=== TASK BRIEF ===
Word for word, restate the entries below, but exclude the images.

=== RAW DATA ===
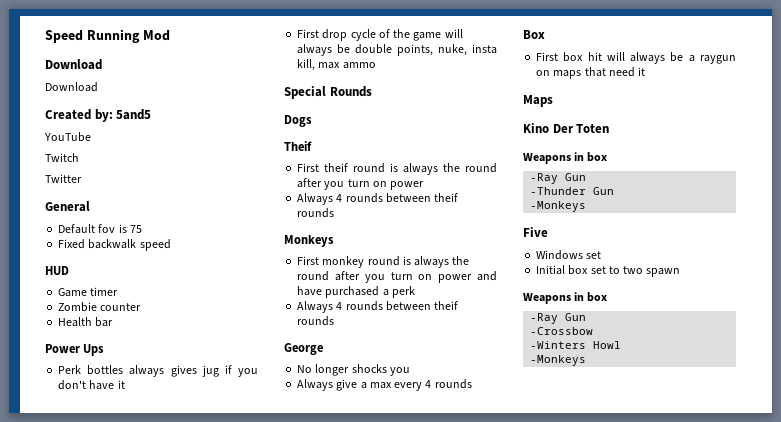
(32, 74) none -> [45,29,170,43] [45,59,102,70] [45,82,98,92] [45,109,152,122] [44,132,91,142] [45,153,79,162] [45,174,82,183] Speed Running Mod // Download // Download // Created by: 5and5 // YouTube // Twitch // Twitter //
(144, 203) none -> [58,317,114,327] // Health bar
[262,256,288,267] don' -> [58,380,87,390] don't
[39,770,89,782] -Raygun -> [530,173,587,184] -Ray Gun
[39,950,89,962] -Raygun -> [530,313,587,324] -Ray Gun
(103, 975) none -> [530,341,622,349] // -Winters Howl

=== RESULT FOR THIS EXERCISE ===
(32, 74) none -> [45,29,170,43] [45,59,102,70] [45,82,98,92] [45,109,152,122] [44,132,91,142] [45,153,79,162] [45,174,82,183] Speed Running Mod // Download // Download // Created by: 5and5 // YouTube // Twitch // Twitter //
(144, 203) none -> [58,317,114,327] // Health bar
[262,256,288,267] don' -> [58,380,87,390] don't
[39,770,89,782] -Raygun -> [530,173,587,184] -Ray Gun
[39,950,89,962] -Raygun -> [530,313,587,324] -Ray Gun
(103, 975) none -> [530,341,622,349] // -Winters Howl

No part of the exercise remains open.